A founder of Tapestry Against Polygamy, a Salt Lake City-based group that advocates on behalf of victims who experience abuse within polygamous relationships, said the disclaimer mischaracterizes The Church of Jesus Christ of Latter-day Saints' stance on polygamy and the number of practicing polygamists in the U.S.

Vicky Prunty said her group has asked HBO to remove the statement, which will appear at the end of each episode of "Big Love." The new series is set to premiere March 12.

The epilogue states that attorneys general in Utah and Arizona have estimated there are 20,000 to 40,000 people in the United States who engage in polygamy. It also states that the LDS Church officially banned the practice in 1890.

Tapestry figures there are closer to 100,000 polygamists in the U.S., a count that includes Christian and so-called Mormon fundamentalists.

It also contended in a news release that the LDS Church has turned a "blind eye" and been apathetic about polygamy because members "still believe in it" and "look forward to a time when polygamy will no longer be against the law."

Prunty referred to an LDS Church scripture that includes the original revelation founder Joseph Smith said he received from God authorizing polygamy.
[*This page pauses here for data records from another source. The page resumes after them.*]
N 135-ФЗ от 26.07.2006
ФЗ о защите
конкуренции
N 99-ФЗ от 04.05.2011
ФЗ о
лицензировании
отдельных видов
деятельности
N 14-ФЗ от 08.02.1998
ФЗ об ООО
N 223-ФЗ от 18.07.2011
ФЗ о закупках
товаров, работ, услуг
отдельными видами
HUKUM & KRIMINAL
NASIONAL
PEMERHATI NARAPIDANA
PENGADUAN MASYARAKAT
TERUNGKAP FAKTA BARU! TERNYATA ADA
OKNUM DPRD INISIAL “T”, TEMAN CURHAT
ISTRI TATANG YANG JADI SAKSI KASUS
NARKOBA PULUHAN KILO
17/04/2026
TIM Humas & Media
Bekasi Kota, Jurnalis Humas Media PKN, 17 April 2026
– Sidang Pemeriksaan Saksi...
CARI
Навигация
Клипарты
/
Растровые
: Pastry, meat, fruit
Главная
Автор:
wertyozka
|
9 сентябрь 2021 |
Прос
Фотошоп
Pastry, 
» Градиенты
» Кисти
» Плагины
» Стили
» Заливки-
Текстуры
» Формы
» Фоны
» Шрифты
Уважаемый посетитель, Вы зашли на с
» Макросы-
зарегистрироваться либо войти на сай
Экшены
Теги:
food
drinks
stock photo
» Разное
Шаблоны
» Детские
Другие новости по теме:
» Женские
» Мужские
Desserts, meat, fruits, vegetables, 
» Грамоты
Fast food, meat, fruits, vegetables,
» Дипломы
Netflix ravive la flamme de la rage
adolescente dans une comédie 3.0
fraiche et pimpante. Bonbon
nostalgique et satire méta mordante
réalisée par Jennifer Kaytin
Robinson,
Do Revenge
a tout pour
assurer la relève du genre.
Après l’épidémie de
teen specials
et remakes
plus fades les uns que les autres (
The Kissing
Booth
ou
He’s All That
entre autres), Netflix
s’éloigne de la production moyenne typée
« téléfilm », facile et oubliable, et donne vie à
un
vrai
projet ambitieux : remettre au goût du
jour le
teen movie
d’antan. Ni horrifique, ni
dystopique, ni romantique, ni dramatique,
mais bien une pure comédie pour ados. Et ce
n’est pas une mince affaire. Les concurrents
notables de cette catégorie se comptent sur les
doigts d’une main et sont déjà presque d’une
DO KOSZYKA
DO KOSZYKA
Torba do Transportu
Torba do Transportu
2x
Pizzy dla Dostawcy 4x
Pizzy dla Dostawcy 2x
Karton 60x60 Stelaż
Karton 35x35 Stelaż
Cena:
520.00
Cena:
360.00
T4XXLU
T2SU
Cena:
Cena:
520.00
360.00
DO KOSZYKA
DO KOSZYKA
In 1890, as Utah campaigned for statehood, LDS Church President Wilford Woodruff issued an "official declaration" discontinuing the practice as contrary to the laws of the land.
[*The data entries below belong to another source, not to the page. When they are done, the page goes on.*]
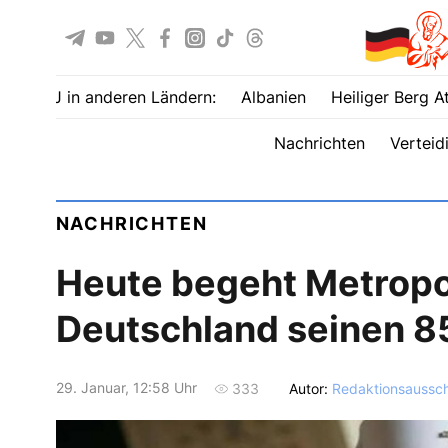
UOJ in anderen Ländern:
Albanien
Heiliger Berg A
Nachrichten
Verteid
NACHRICHTEN
Heute begeht Metropol
Deutschland seinen 8
29. Januar, 12:58 Uhr
Autor:
Redaktionsaussc
333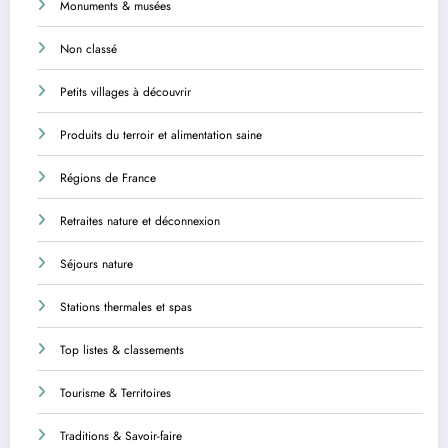
Monuments & musées
Non classé
Petits villages à découvrir
Produits du terroir et alimentation saine
Régions de France
Retraites nature et déconnexion
Séjours nature
Stations thermales et spas
Top listes & classements
Tourisme & Territoires
Traditions & Savoir-faire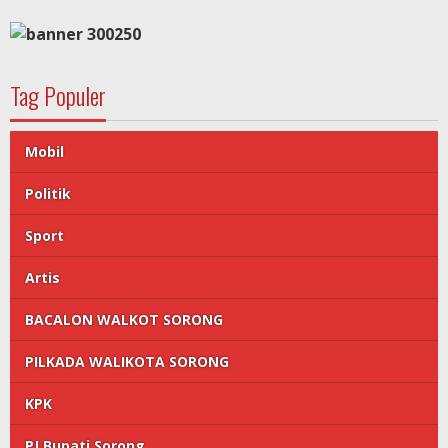
Tag Populer
Mobil
Politik
Sport
Artis
BACALON WALKOT SORONG
PILKADA WALIKOTA SORONG
KPK
PJ Bupati Sorong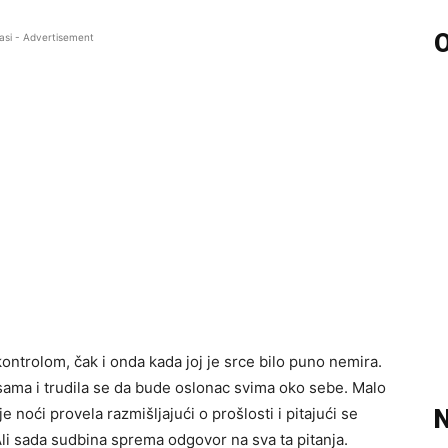
O
asi - Advertisement
ontrolom, čak i onda kada joj je srce bilo puno nemira.
 sama i trudila se da bude oslonac svima oko sebe. Malo
je noći provela razmišljajući o prošlosti i pitajući se
N
li sada sudbina sprema odgovor na sva ta pitanja.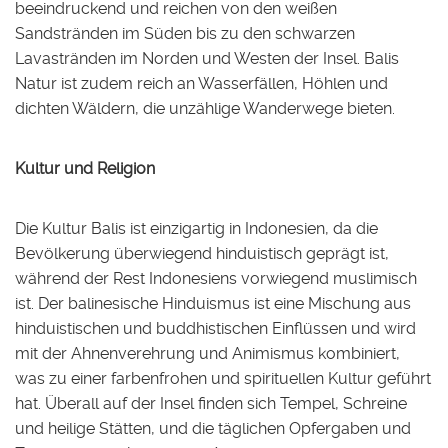
beeindruckend und reichen von den weißen
Sandstränden im Süden bis zu den schwarzen
Lavastränden im Norden und Westen der Insel. Balis
Natur ist zudem reich an Wasserfällen, Höhlen und
dichten Wäldern, die unzählige Wanderwege bieten.
Kultur und Religion
Die Kultur Balis ist einzigartig in Indonesien, da die
Bevölkerung überwiegend hinduistisch geprägt ist,
während der Rest Indonesiens vorwiegend muslimisch
ist. Der balinesische Hinduismus ist eine Mischung aus
hinduistischen und buddhistischen Einflüssen und wird
mit der Ahnenverehrung und Animismus kombiniert,
was zu einer farbenfrohen und spirituellen Kultur geführt
hat. Überall auf der Insel finden sich Tempel, Schreine
und heilige Stätten, und die täglichen Opfergaben und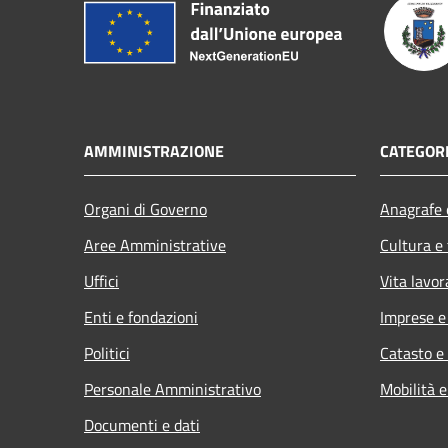
AMMINISTRAZIONE
CATEGORI
Organi di Governo
Anagrafe e
Aree Amministrative
Cultura e
Uffici
Vita lavor
Enti e fondazioni
Imprese 
Politici
Catasto e
Personale Amministrativo
Mobilità e
Documenti e dati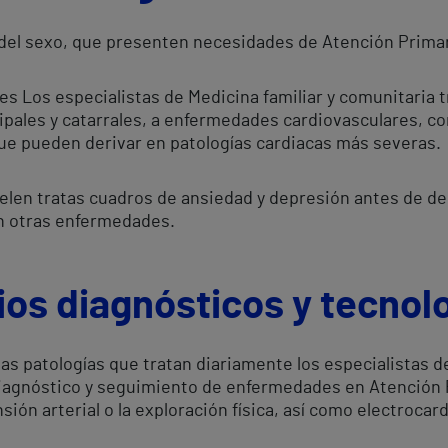
del sexo, que presenten necesidades de Atención Primar
s Los especialistas de Medicina familiar y comunitaria t
pales y catarrales, a enfermedades cardiovasculares, com
que pueden derivar en patologías cardiacas más severas.
len tratas cuadros de ansiedad y depresión antes de deri
on otras enfermedades.
ios diagnósticos y tecnol
las patologías que tratan diariamente los especialistas d
iagnóstico y seguimiento de enfermedades en Atención P
nsión arterial o la exploración física, así como electroca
LDS Church spokesman Mark Tuttle said in a written response that Tapestry was not fairly representing the church's doctrine and quoted from a statement about "Big Love" posted on the faith's Web site.

"For decades, the Church and its leaders have spoken out against the illegal practice of polygamy and most recently the reports of child and wife abuse emanating from the polygamous communities today," the statement said.

It reiterated statements by LDS Church President Gordon B. Hinckley that the church "has nothing whatever to do with those practicing polygamy" and that those who do so are in violation of the law and the faith's standards.

"The role of the Church in this matter is to raise its moral voice, which it has done repeatedly," the statement said. "It is not to usurp the responsibilities that appropriately lie with the Legislature and law enforcement."

The LDS Church asked HBO to include the epilogue, something the creators of the show said they were already planning to do to clarify the church's position and for dramatic effect.

An HBO spokeswoman gave a terse defense of the "Big Love" epilogue late Monday: "Even though the [LDS Church] outlawed polygamy over 100 years ago there is still confusion and misinformation about the subject. We've felt the epilogue helps clarify that confusion."